Des patrouilleurs à grande vitesse iraniens dans le cadre d’une guerre navale « asymétrique » dans le détroit d’Ormuz, dans le golfe Persique (photo d’archive)

L’avertissement choc lancé par la Chine au président américain Donald Trump, selon lequel son chemin vers Pékin passe par le détroit d’Ormuz, a constitué une manœuvre audacieuse reliant directement sa visite prévue en Chine les 14 et 15 mai à la situation autour de l’Iran.

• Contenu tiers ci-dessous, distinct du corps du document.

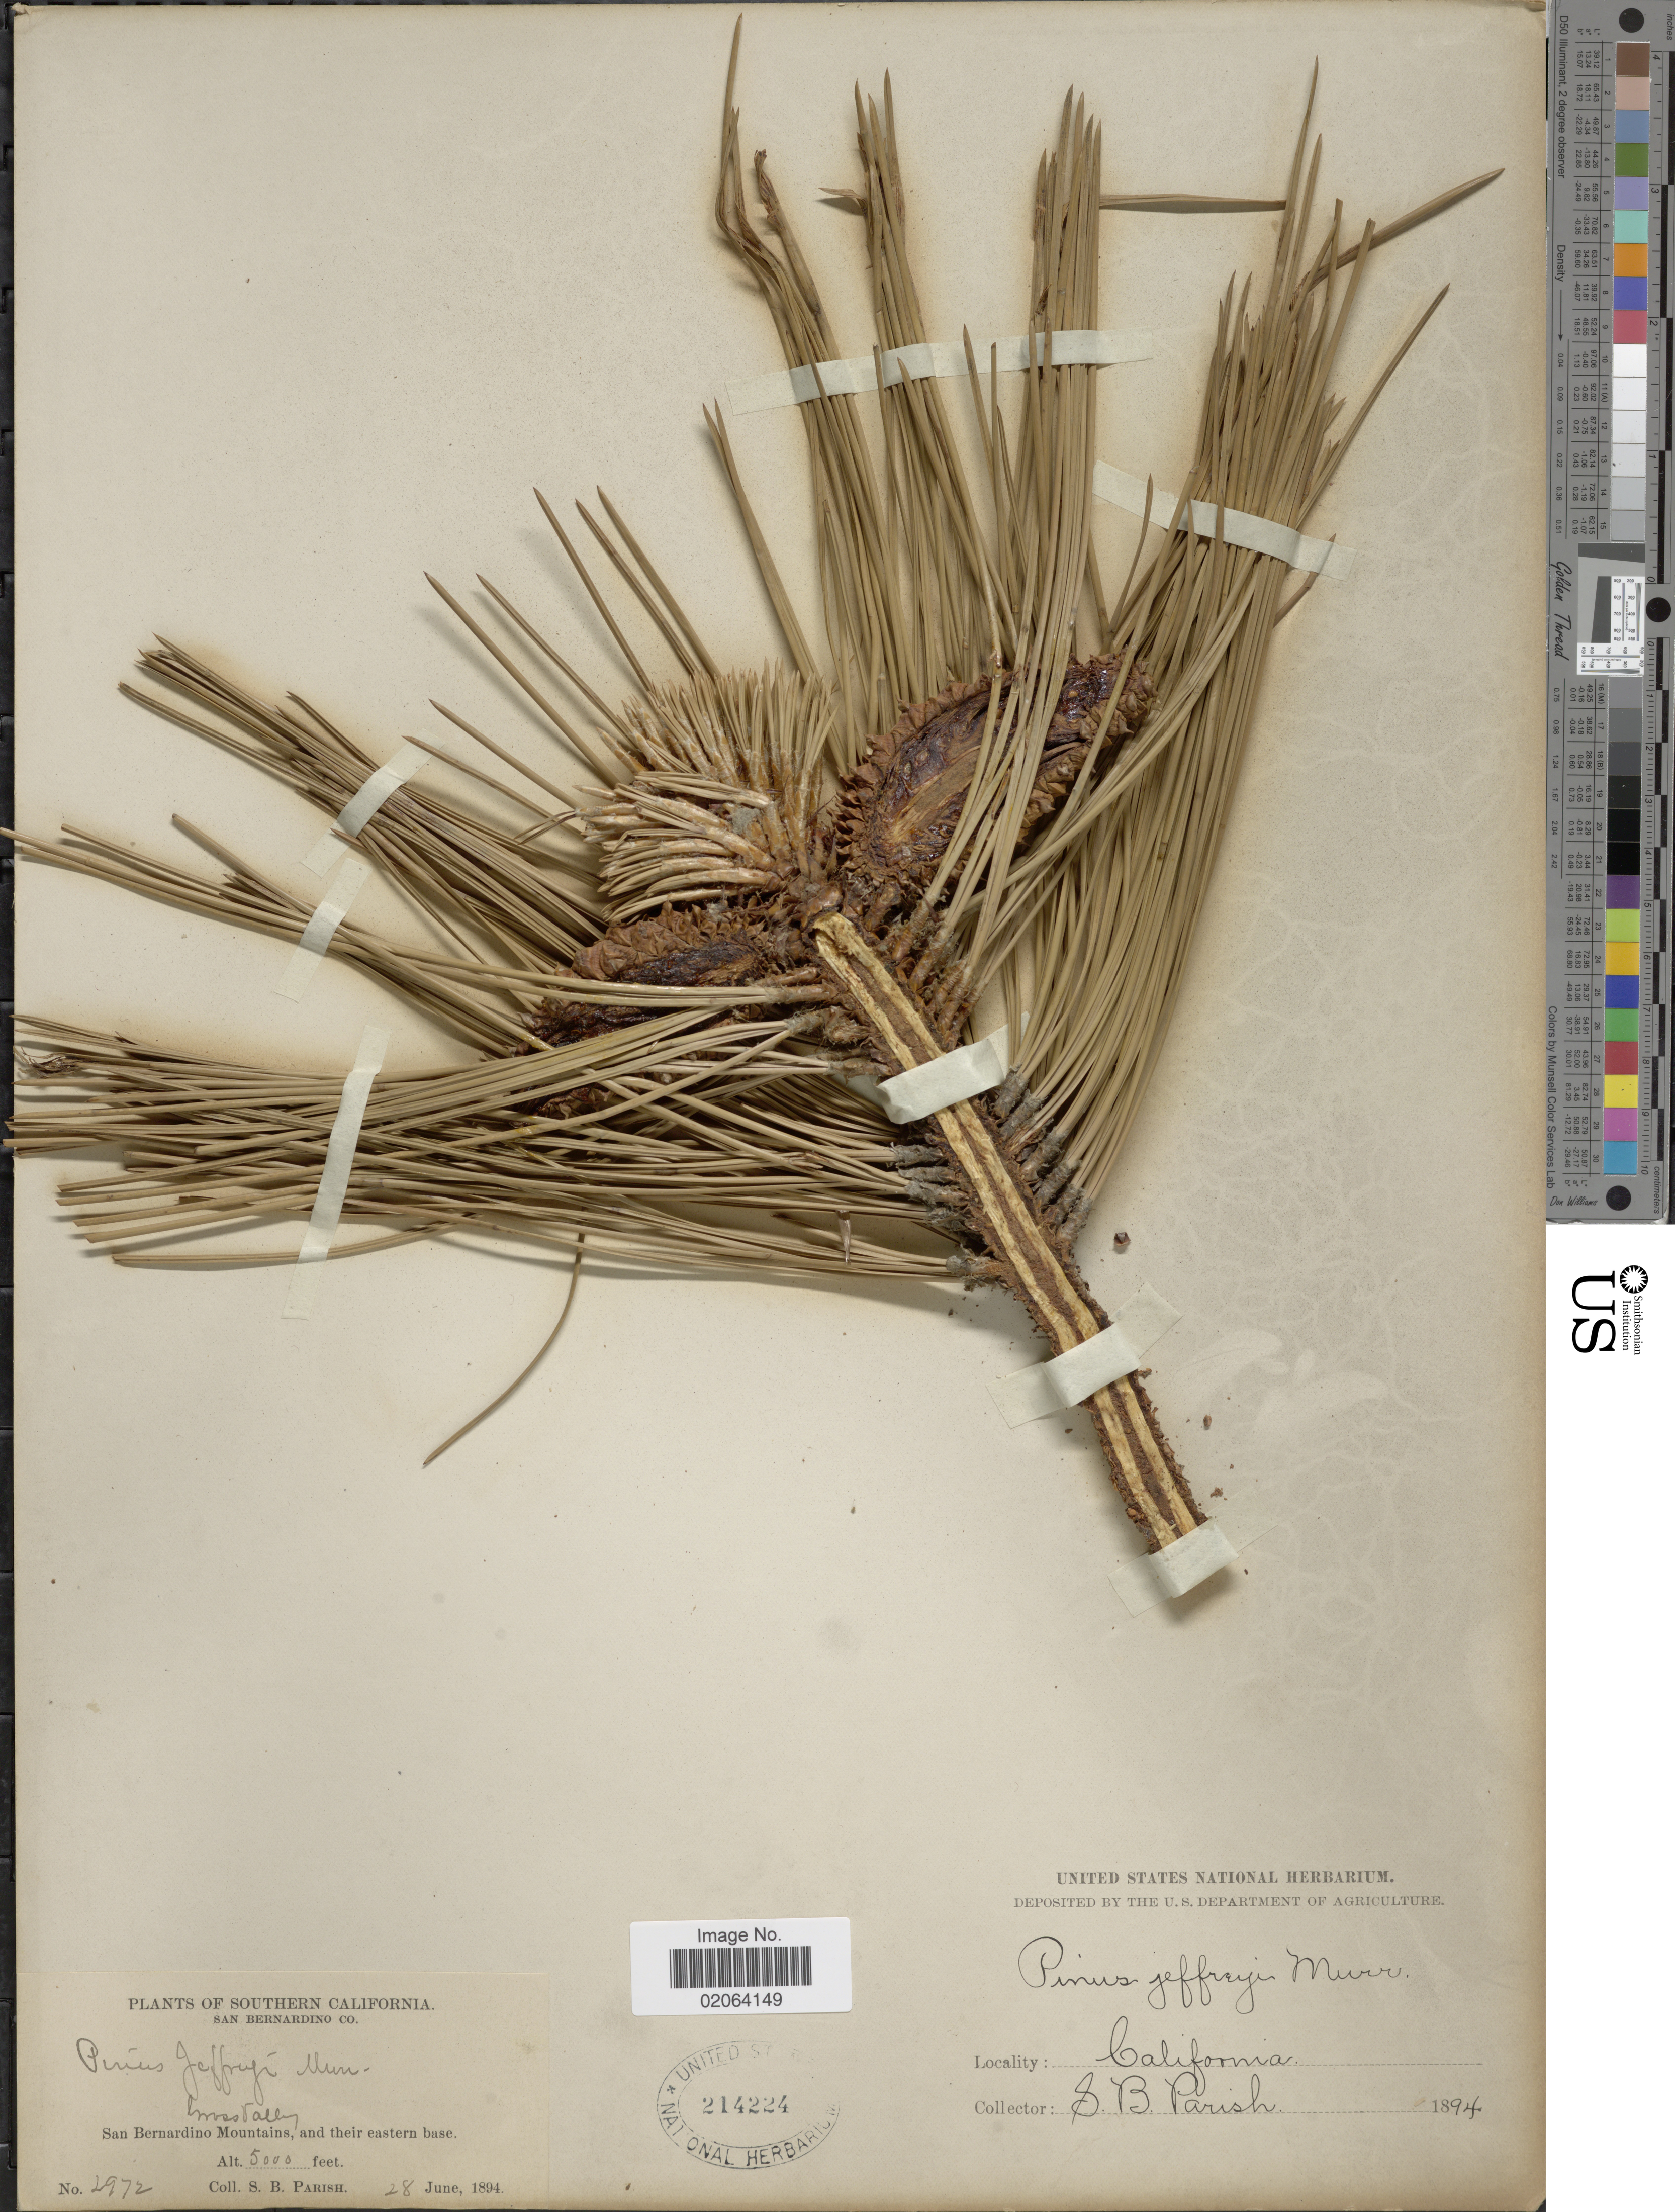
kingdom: Plantae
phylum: Tracheophyta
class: Pinopsida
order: Pinales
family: Pinaceae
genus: Pinus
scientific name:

Ce n’est pas une simple coïncidence si la riposte de la Chine, sous la forme d’une conférence de presse spéciale marquant le début de la présidence chinoise du Conseil de sécurité des Nations unies le 1er mai, donnée par son représentant spécial, l’ambassadeur Fu Cong, a suivi de près l’appel téléphonique du président russe Vladimir Poutine à Trump le 28 avril pour l’avertir que « si les États-Unis et Israël reprenaient leurs actions militaires, cela entraînerait inévitablement des conséquences extrêmement néfastes non seulement pour l’Iran et ses voisins, mais aussi pour l’ensemble de la communauté internationale… une opération terrestre sur le territoire iranien serait particulièrement inacceptable et dangereuse ».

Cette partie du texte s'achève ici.